What are the most likely ways these technologies will affect our lives in coming years?

While many people are impressed by the accuracy and performance of current AI systems, many machine-learning researchers agree that we have a long way to go. We imagined 20 years ago that we would have flying cars and pills that provide all the nutrition people need by 2020. We are not there yet, and I think the same thing is happening. There is a lot of hype in machine learning, but, as a researcher, I think we are still at the very early stages. We don’t yet completely understand why machine-learning algorithms make accurate predictions, but new research papers published every year improve our understanding and introduce new techniques. Regardless of its speed, researchers also agree that more sectors will be employing AI systems (if they haven’t already), and their impact in our daily lives will continue to grow.

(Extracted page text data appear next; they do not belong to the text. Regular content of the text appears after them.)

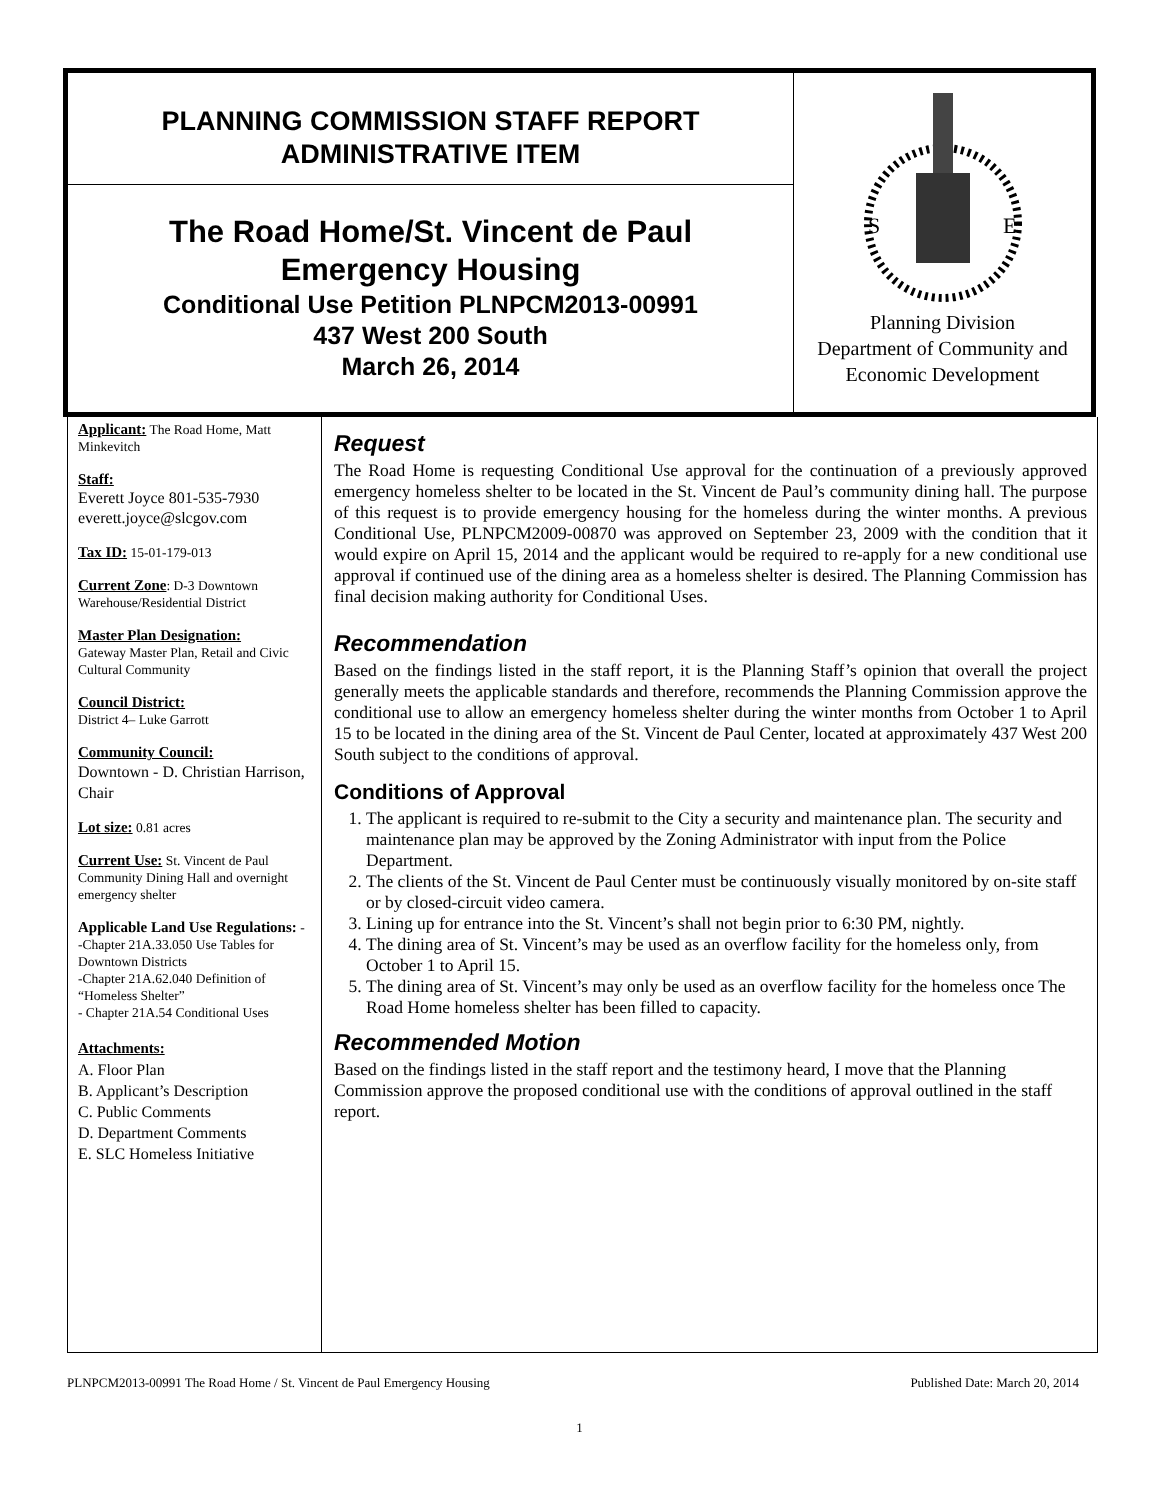PLANNING COMMISSION STAFF REPORT
ADMINISTRATIVE ITEM
The Road Home/St. Vincent de Paul
Emergency Housing
Conditional Use Petition PLNPCM2013-00991
437 West 200 South
March 26, 2014
S
E
Planning Division
Department of Community and
Economic Development
Applicant: The Road Home, Matt Minkevitch
Staff:
Everett Joyce 801-535-7930
everett.joyce@slcgov.com
Tax ID: 15-01-179-013
Current Zone: D-3 Downtown Warehouse/Residential District
Master Plan Designation:
Gateway Master Plan, Retail and Civic Cultural Community
Council District:
District 4– Luke Garrott
Community Council:
Downtown - D. Christian Harrison, Chair
Lot size: 0.81 acres
Current Use: St. Vincent de Paul Community Dining Hall and overnight emergency shelter
Applicable Land Use Regulations: - -Chapter 21A.33.050 Use Tables for Downtown Districts
-Chapter 21A.62.040 Definition of “Homeless Shelter”
- Chapter 21A.54 Conditional Uses
Attachments:
A. Floor Plan
B. Applicant’s Description
C. Public Comments
D. Department Comments
E. SLC Homeless Initiative
Request
The Road Home is requesting Conditional Use approval for the continuation of a previously approved emergency homeless shelter to be located in the St. Vincent de Paul’s community dining hall. The purpose of this request is to provide emergency housing for the homeless during the winter months. A previous Conditional Use, PLNPCM2009-00870 was approved on September 23, 2009 with the condition that it would expire on April 15, 2014 and the applicant would be required to re-apply for a new conditional use approval if continued use of the dining area as a homeless shelter is desired. The Planning Commission has final decision making authority for Conditional Uses.
Recommendation
Based on the findings listed in the staff report, it is the Planning Staff’s opinion that overall the project generally meets the applicable standards and therefore, recommends the Planning Commission approve the conditional use to allow an emergency homeless shelter during the winter months from October 1 to April 15 to be located in the dining area of the St. Vincent de Paul Center, located at approximately 437 West 200 South subject to the conditions of approval.
Conditions of Approval
1. The applicant is required to re-submit to the City a security and maintenance plan. The security and maintenance plan may be approved by the Zoning Administrator with input from the Police Department.
2. The clients of the St. Vincent de Paul Center must be continuously visually monitored by on-site staff or by closed-circuit video camera.
3. Lining up for entrance into the St. Vincent’s shall not begin prior to 6:30 PM, nightly.
4. The dining area of St. Vincent’s may be used as an overflow facility for the homeless only, from October 1 to April 15.
5. The dining area of St. Vincent’s may only be used as an overflow facility for the homeless once The Road Home homeless shelter has been filled to capacity.
Recommended Motion
Based on the findings listed in the staff report and the testimony heard, I move that the Planning Commission approve the proposed conditional use with the conditions of approval outlined in the staff report.
PLNPCM2013-00991 The Road Home / St. Vincent de Paul Emergency Housing Published Date: March 20, 2014
1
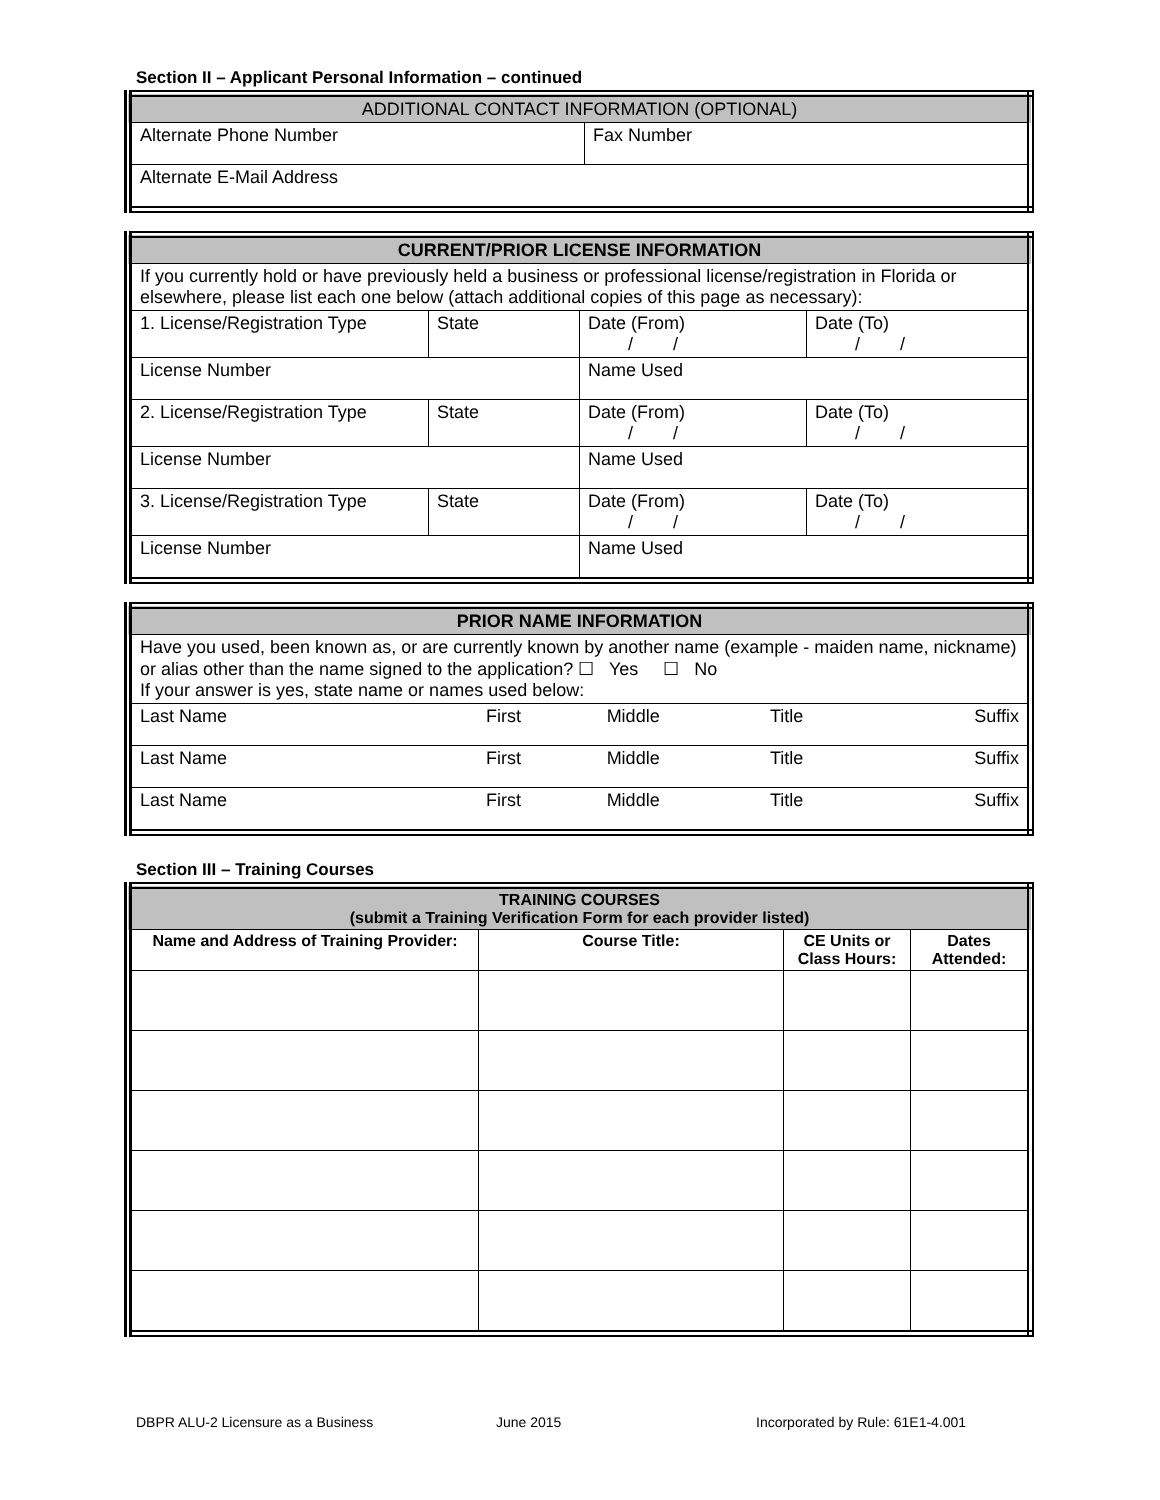Section II – Applicant Personal Information – continued
| ADDITIONAL CONTACT INFORMATION (OPTIONAL) | |
| Alternate Phone Number | Fax Number |
| Alternate E-Mail Address | |
| CURRENT/PRIOR LICENSE INFORMATION | | | |
| If you currently hold or have previously held a business or professional license/registration in Florida or elsewhere, please list each one below (attach additional copies of this page as necessary): | | | |
| 1. License/Registration Type | State | Date (From) / / | Date (To) / / |
| License Number | | Name Used | |
| 2. License/Registration Type | State | Date (From) / / | Date (To) / / |
| License Number | | Name Used | |
| 3. License/Registration Type | State | Date (From) / / | Date (To) / / |
| License Number | | Name Used | |
| PRIOR NAME INFORMATION | | | | |
| Have you used, been known as, or are currently known by another name (example - maiden name, nickname) or alias other than the name signed to the application? ☐ Yes ☐ No If your answer is yes, state name or names used below: | | | | |
| Last Name | First | Middle | Title | Suffix |
| Last Name | First | Middle | Title | Suffix |
| Last Name | First | Middle | Title | Suffix |
Section III – Training Courses
| TRAINING COURSES (submit a Training Verification Form for each provider listed) | | | |
| --- | --- | --- | --- |
| Name and Address of Training Provider: | Course Title: | CE Units or Class Hours: | Dates Attended: |
DBPR ALU-2 Licensure as a Business June 2015 Incorporated by Rule: 61E1-4.001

We are slowly progressing toward a future in which everyone can trust the accuracy of computer algorithms. In some domains, we already observe the performance of AI systems surpassing that of humans. For example, AI can detect and identify things that are not detectable by human eyes in medical image analysis. Once we can trust the accuracy and safety of AI systems, many human jobs that are repetitive and routine in nature will be replaced by intelligent machines. This means many jobs will disappear in the future. At the same time, it also means that new jobs in which people can focus on more complex and creative tasks will be created. In order to embrace AI systems in our daily lives and to use them to benefit our society, we need to ensure that those systems guarantee privacy and are implemented ethically and responsibly.